Sparse Data is the New Black February 28, 2014 | by Xively
I recently read an amazing article by Christopher Mims discussing the value and challenges of sparse data in addition to Big Data. And of course don’t click on that link until AFTER you’ve read this post first! As I read it, the gist of Mims’s article is that companies are collecting more and more sparse data, i.e. occasional, disparate data points as opposed to a constant stream of data, that can create new insights when amassed in very large amounts across numerous devices or users. This may not sound very exciting…unless you are in any way, shape, or form interested in the Internet of Things.
Why? Because a vast majority of IoT data is sparse. Be it for practical, computational, transmission or storage reasons, the truth is that many products likely don’t need millisecond precision on data coming from connected device sensors. This is great for keeping your messaging and storage requirements lean, but proves challenging once you’re ready to actually do something with that data. So the question is: How do you handle lots and lots of little data coming in from across different sensors, devices, locations, product types, data types, and so on? Enter sparse data processing.
For those unfamiliar with sparse data, the idea is simple. If you have a matrix of numbers, a sparse matrix would be one comprised mainly of zeros – in other words, it’s mostly empty. Algorithmically speaking, you probably don’t want to waste time solving for each and everyone of those zeros, so some very smart mathematicians and computer scientists have found ways around this. Where this sparse data becomes really powerful is when you keep adding more rows to the matrix (i.e. increased dimensionality). Each of those rows could be considered a new sensor reading over time as well as user data exhaust, 3rd party API data, or just about anything that may help increase insight into making some sort of predictive insight.
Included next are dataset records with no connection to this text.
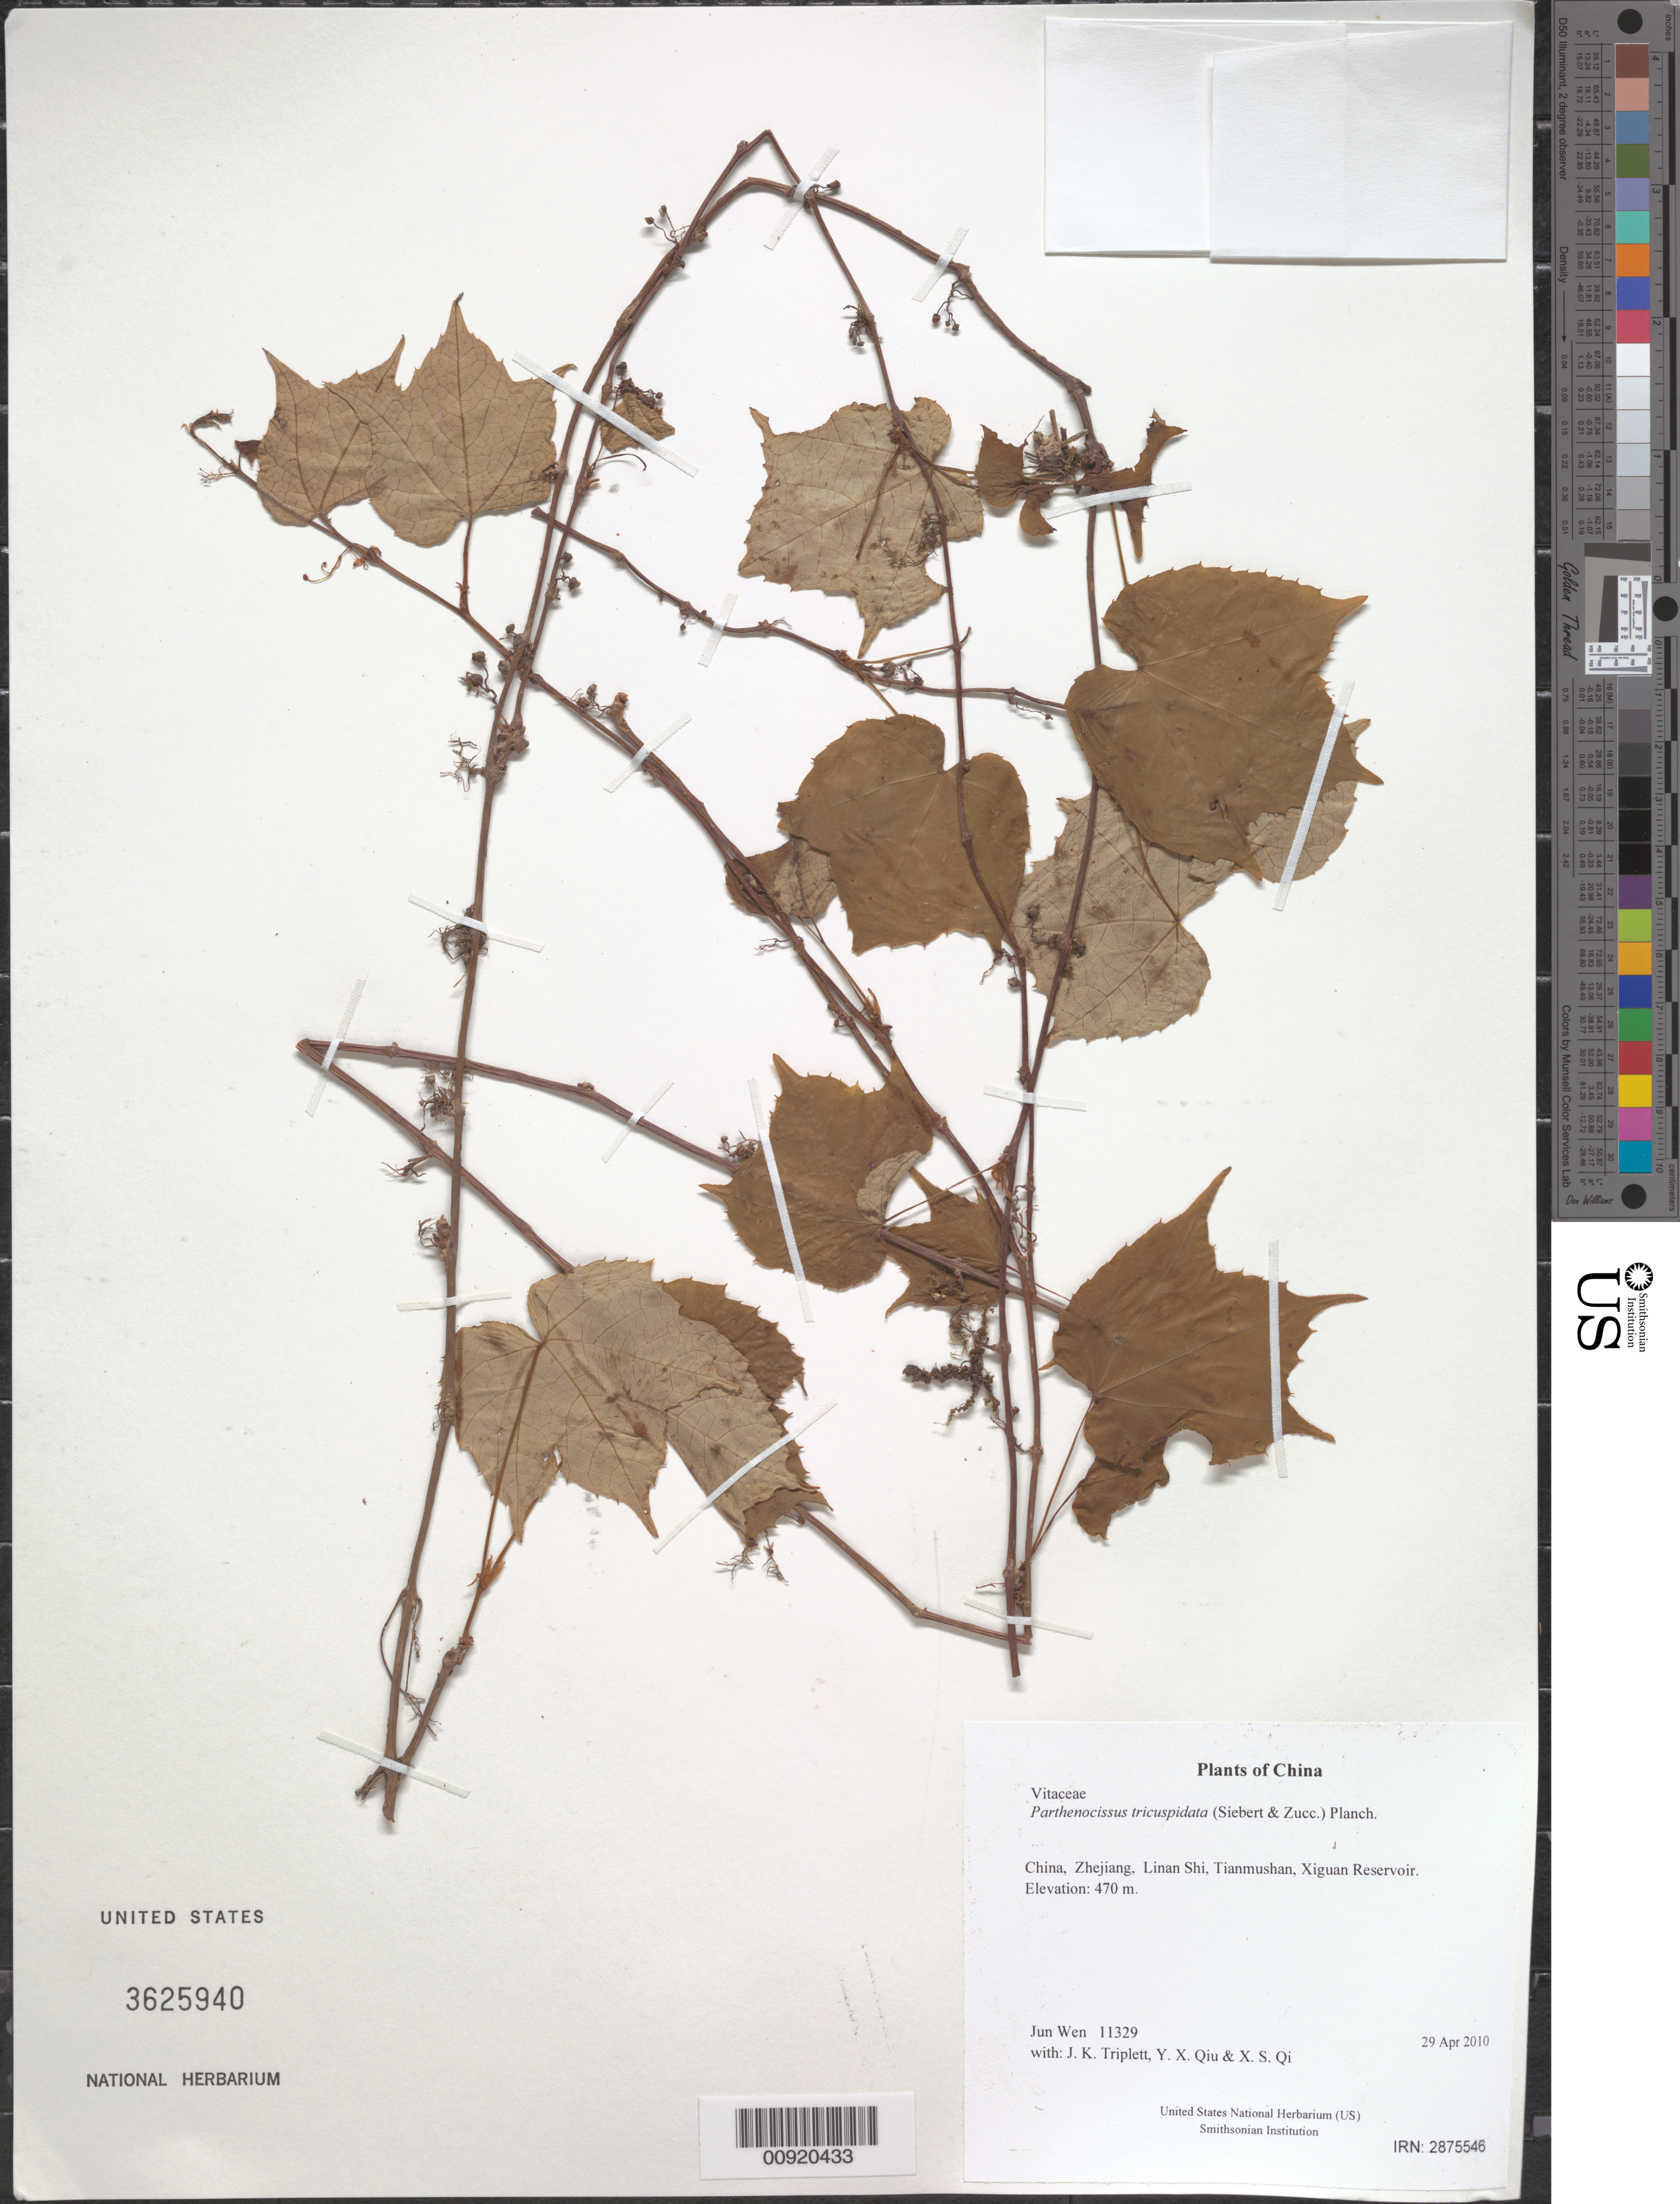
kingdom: Plantae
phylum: Tracheophyta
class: Magnoliopsida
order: Vitales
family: Vitaceae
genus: Parthenocissus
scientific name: Parthenocissus tricuspidata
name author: (Siebold & Zucc.) Planch.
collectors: J. Wen, J. K. Triplett, Y. X. Qiu & X. S. Qi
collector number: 11329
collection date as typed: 29 Apr 2010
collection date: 2010-04-29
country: China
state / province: Zhejiang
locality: Linan Shi, Tianmushan, Xiguan Reservoir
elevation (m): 470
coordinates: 30 20.754 N, 119 27.127 E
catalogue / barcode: US 3625940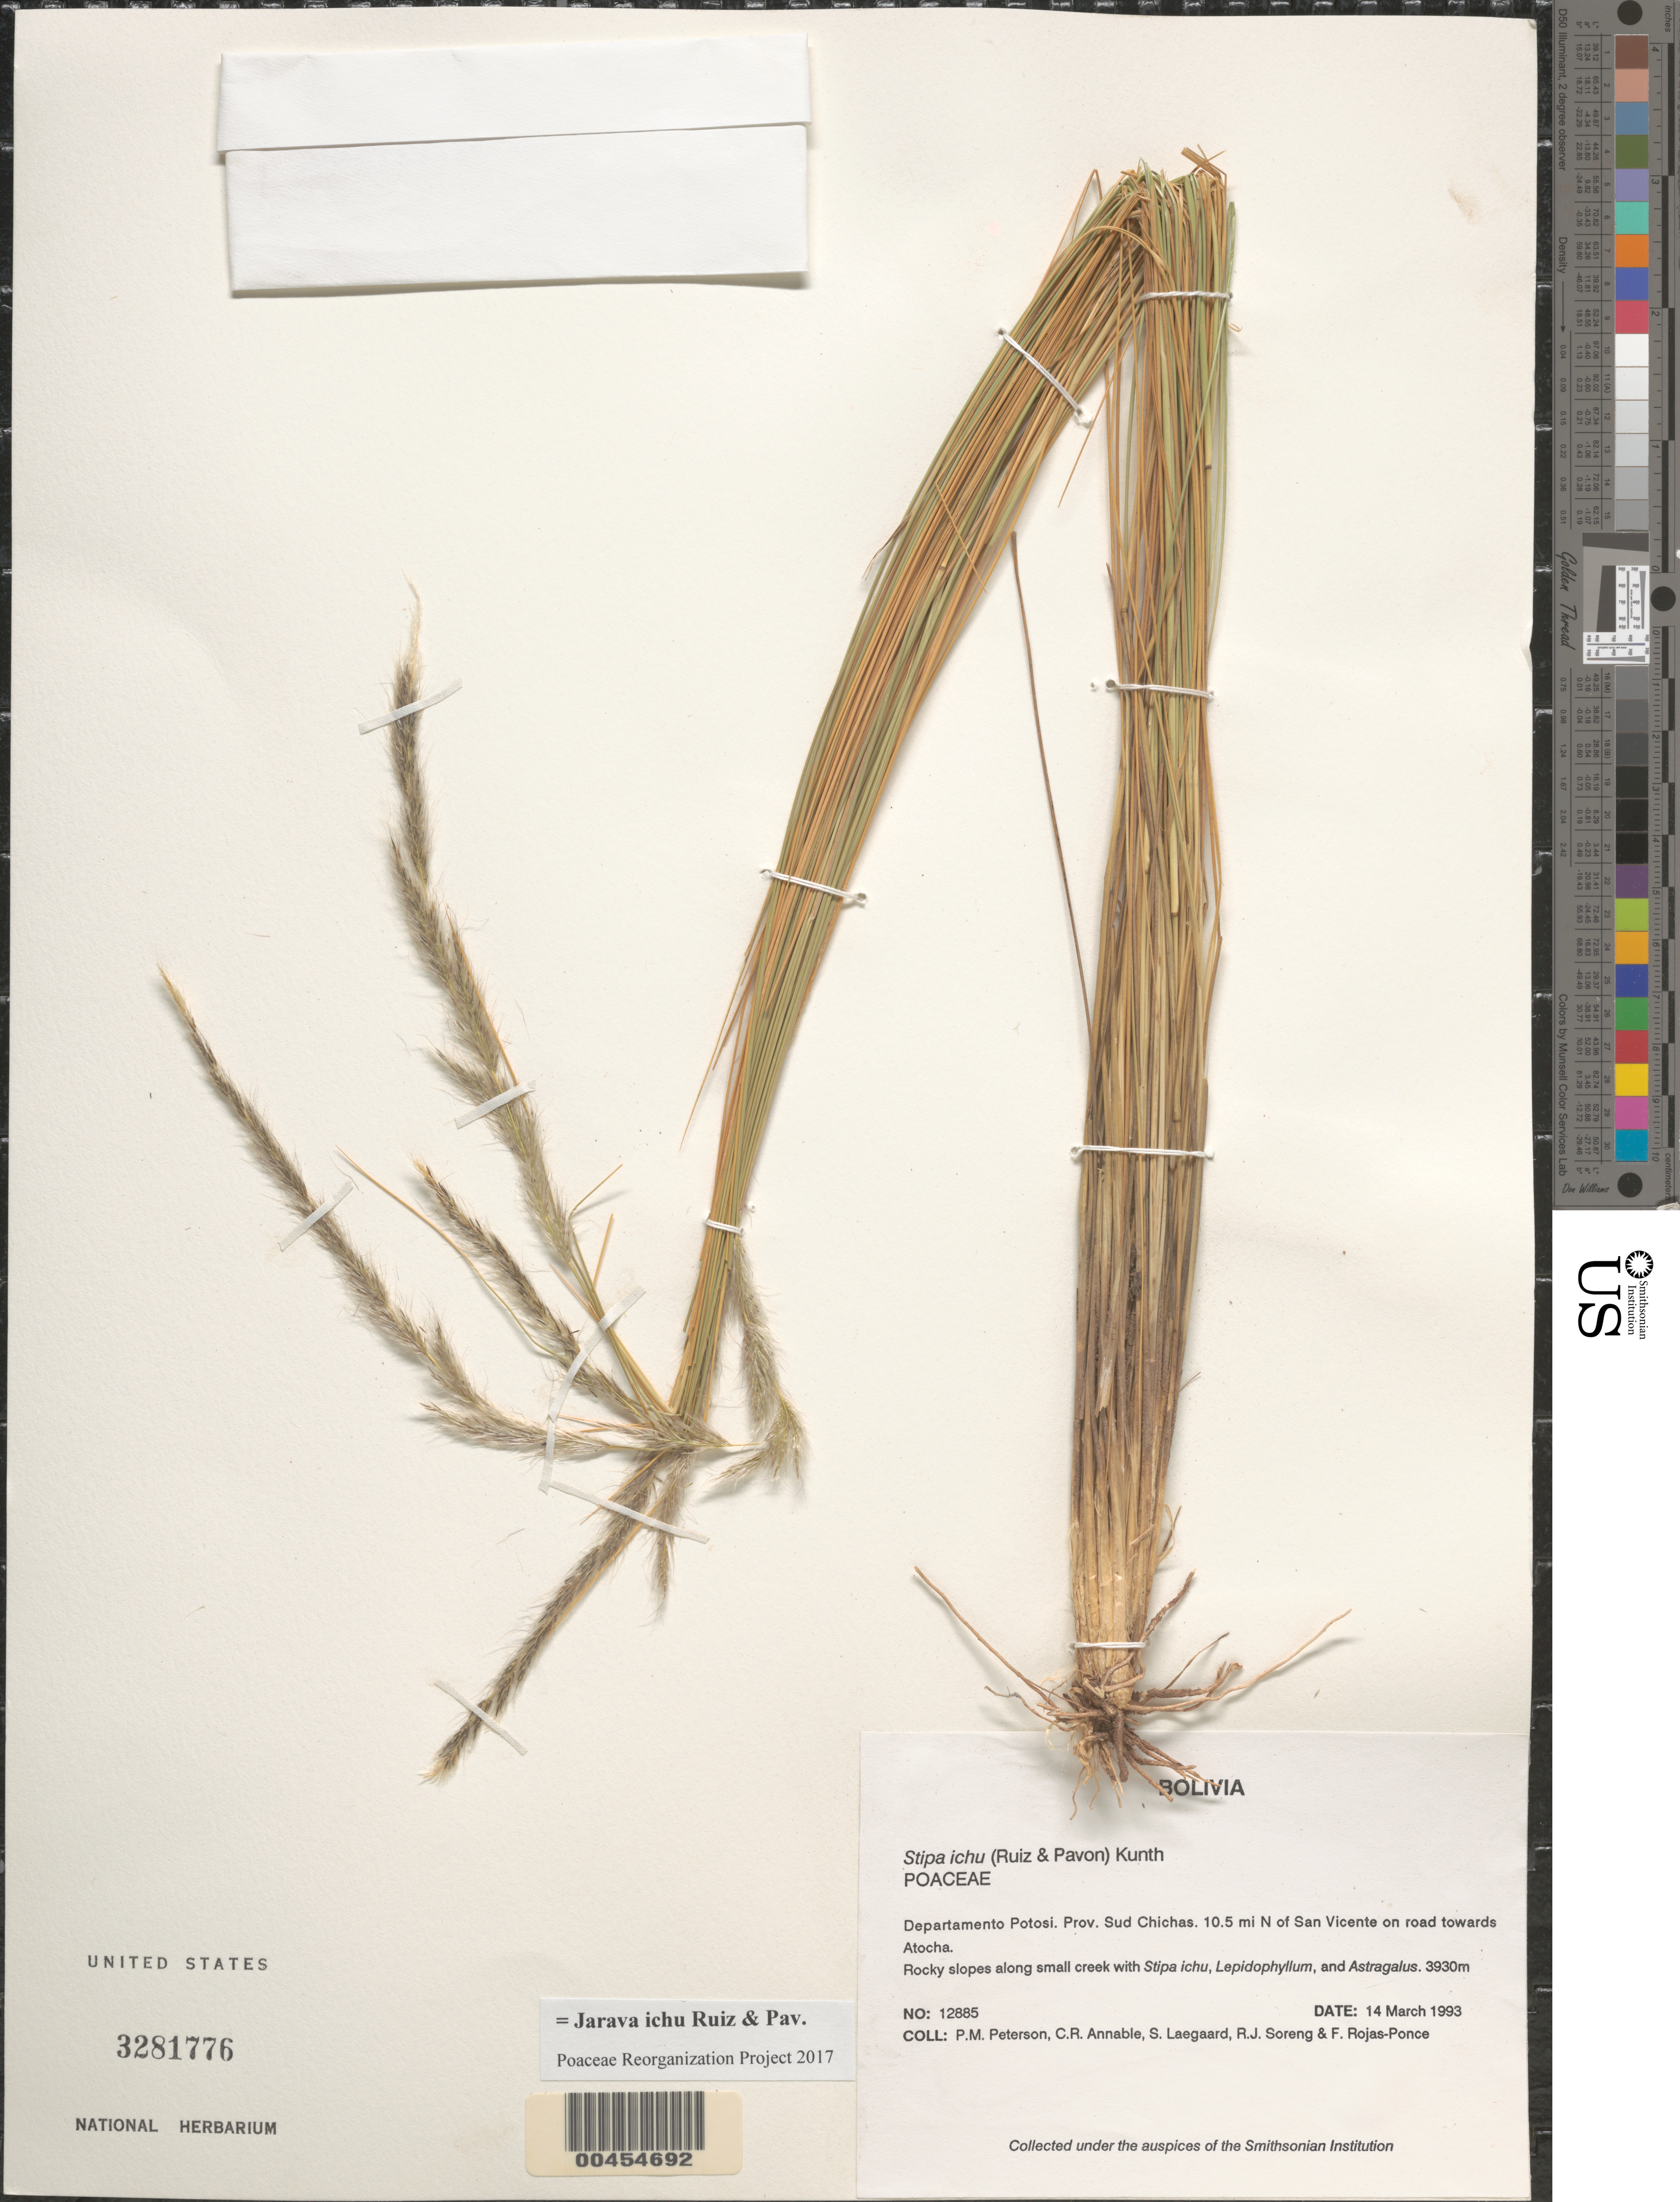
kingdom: Plantae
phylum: Tracheophyta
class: Liliopsida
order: Poales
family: Poaceae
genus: Jarava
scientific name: Jarava ichu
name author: Ruiz & Pav.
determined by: Poaceae Reorganization Project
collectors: P. M. Peterson, C. R. Annable, S. Lægaard, R. J. Soreng & F. Rojas-Ponce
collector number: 12885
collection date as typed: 14 Mar 1993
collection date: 1993-03-14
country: Bolivia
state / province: Potosí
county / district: Sud Chichas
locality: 10.5 mi N of San Vicente on road towards Atocha.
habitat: Rocky slopes along small creek with Stipa ichu, Lepidophyllum, and Astragalus.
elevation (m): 3930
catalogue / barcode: US 3281776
Now let’s think about how all this sparse data can transform customer-facing products or internally-used connected devices. If you sell a connected product that lets users see home humidity levels on an iPhone, this data is likely very sparse. Once you add time or other feature vectors such as external temperature, light sensor information, and other data to the mix, you can begin to add machine learning techniques to perform predictive analytics in real-time. Your sparse data set may illuminate clusters of activity that wouldn’t be noticeable from a pretty HTML5 visualization of that data. In addition to finding trends from clustered data, a natural next step would be to close the feedback loop. Once trained on sensor data from the past, your product might be able to automagically trigger an actuator event or send you anticipatory warning messages. This is where ubiquitous computing, context-aware computing, ambient intelligence or whatever you want to call it becomes interesting.
The applications of sparse data discovery and action for real business problems such as better supply chain management, predictive maintenance, or smart building management become far more interesting when you see the potential laying between all those zeros.